NOVEMBER
It is the very carnival of nature,
The loveliest season that the year can
show!
* * * * *
The gently sighing breezes, as they blow,
Have more than vernal softness....
BERNARD
BARTON.
The climate of Northern India is one of extremes. Six months ago European residents were seeking in vain suitable epithets of disapprobation to apply to the weather; to-day they are trying to discover appropriate words to describe the charm of November. It is indeed strange that no poet has yet sung the praises of the perfect climate of the present month.
The cold weather of Northern India is not like any of the English seasons. Expressed in terms of the British climate it is a dry summer, warmest at the beginning and the end, in which the birds have forgotten to nest.
The delights of the Indian winter are enhanced for the Englishman by the knowledge that, while he lives beneath a cloudless sky and enjoys genial sunshine, his fellow-men in England dwell under leaden clouds and endure days of fog, and mist, and rain, and sleet, and snow. In England the fields are bare and the trees devoid of leaves; in India the countryside wears a summer aspect.
The sowings of the spring cereals are complete by the fifteenth of November; those of the tobacco, poppy and potato continue throughout the month. By the beginning of December most of the fields are covered by an emerald carpet.
The picking of the cotton begins in the latter part of October, with the result that November is a month of hard toil for the ponies that have to carry the heavy loads of cotton from the fields into the larger towns. By the middle of the month all the san has been cut and the water-nuts have been gathered in. Then the pressing of the sugar-cane begins in earnest. The little presses that for eight months have been idle are once again brought into use, and, from mid-November until the end of January, the patient village oxen work them, tramping in circles almost without interruption throughout the short hours of daylight.
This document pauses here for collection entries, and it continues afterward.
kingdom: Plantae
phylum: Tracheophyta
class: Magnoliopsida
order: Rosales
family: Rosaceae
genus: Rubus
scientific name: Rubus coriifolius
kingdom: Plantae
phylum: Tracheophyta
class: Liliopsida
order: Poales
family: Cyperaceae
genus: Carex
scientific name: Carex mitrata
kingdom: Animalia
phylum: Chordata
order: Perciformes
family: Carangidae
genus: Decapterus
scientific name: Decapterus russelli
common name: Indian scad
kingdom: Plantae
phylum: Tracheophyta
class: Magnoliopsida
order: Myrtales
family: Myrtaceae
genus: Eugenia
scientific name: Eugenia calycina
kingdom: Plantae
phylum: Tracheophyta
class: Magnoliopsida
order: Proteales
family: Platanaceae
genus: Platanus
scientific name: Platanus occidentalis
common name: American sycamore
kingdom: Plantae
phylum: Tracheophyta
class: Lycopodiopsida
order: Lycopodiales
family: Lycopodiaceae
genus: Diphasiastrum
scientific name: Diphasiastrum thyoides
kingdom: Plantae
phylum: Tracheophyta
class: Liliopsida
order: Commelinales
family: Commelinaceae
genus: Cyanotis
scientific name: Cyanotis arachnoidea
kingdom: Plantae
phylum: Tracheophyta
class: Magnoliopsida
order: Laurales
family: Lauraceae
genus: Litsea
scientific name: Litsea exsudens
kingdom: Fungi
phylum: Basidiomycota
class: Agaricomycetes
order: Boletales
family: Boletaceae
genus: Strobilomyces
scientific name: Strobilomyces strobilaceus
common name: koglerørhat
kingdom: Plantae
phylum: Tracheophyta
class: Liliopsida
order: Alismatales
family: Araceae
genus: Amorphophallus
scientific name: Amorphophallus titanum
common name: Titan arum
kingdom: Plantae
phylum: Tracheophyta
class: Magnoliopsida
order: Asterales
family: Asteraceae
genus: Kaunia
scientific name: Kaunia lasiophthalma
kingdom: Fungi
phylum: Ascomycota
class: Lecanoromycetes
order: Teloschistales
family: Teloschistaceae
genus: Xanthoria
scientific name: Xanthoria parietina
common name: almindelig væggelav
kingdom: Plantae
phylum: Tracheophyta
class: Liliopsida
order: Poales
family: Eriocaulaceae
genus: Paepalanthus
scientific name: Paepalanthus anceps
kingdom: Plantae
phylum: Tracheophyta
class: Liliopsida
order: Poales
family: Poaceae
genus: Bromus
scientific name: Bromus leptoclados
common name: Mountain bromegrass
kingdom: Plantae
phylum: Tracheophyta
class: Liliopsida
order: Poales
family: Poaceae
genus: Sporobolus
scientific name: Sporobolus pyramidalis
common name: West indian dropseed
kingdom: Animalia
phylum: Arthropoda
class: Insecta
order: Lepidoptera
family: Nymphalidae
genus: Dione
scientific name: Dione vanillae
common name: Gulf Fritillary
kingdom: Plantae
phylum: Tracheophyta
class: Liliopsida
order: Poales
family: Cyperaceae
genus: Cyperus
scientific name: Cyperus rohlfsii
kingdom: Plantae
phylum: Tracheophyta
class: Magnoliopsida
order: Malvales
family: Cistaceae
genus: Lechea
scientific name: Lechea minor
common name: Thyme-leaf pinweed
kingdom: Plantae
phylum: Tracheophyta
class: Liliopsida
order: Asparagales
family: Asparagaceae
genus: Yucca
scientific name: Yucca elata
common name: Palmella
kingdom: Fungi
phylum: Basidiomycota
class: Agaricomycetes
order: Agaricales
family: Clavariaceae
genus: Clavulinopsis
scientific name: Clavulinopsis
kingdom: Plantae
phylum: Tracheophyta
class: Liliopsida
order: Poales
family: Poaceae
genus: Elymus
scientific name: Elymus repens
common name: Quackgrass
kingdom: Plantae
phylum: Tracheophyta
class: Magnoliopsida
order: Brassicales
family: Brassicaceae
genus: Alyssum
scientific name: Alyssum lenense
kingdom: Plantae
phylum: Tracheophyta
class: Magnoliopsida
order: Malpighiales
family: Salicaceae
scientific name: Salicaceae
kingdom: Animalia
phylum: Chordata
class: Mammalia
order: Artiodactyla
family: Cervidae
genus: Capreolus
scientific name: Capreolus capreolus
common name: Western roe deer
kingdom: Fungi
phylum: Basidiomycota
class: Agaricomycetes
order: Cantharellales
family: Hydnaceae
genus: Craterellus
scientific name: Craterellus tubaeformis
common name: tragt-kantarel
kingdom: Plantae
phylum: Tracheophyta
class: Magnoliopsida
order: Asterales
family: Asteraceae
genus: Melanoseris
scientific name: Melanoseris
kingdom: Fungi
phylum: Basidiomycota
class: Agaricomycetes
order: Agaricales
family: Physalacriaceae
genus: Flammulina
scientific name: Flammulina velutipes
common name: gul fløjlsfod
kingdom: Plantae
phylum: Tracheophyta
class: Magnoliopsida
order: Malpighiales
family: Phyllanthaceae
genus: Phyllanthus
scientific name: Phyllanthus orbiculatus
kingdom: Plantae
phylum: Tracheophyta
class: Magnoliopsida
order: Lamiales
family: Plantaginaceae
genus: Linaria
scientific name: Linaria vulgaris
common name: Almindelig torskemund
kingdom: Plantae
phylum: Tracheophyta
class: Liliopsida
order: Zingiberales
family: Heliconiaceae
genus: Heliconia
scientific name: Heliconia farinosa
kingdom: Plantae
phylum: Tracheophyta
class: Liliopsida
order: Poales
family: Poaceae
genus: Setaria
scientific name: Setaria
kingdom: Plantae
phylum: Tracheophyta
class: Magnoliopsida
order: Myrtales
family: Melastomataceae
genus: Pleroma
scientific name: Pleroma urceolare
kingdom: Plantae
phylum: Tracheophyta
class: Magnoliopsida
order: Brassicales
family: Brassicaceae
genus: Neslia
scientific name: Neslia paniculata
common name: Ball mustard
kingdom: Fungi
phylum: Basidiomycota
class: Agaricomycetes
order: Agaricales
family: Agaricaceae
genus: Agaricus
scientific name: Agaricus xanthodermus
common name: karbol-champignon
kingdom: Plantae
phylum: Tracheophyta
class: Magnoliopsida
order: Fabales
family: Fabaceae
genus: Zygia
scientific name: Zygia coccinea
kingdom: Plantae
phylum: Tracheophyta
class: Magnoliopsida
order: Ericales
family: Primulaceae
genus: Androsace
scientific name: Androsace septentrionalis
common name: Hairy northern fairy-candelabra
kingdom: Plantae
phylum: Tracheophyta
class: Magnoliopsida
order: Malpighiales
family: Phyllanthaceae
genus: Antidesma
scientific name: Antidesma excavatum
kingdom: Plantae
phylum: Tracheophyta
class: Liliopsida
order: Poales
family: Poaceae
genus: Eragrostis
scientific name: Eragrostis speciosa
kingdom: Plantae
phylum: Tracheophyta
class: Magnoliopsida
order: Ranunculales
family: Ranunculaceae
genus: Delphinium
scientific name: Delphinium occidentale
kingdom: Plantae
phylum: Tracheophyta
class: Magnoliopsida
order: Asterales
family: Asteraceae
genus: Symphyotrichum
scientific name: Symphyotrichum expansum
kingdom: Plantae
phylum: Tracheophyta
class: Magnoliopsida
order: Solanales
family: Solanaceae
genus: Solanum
The custard-apples are ripening; the cork trees are white with pendent jasmine-like flowers, and the loquat trees—the happy hunting ground of flocks of blithe little white-eyes—put forth their inconspicuous but strongly scented blossoms. Gay chrysanthemums are the most conspicuous feature of the garden. The shesham and the silk-cotton trees are fast losing their leaves, but all the other trees are covered with foliage.
The birds revel, like man, in the perfect conditions afforded by the Indian winter; indeed, the fowls of the air are affected by climate to a greater extent than man is.
Those that winter in England suffer considerable hardship and privation, while those that spend the cold weather in India enjoy life to the uttermost.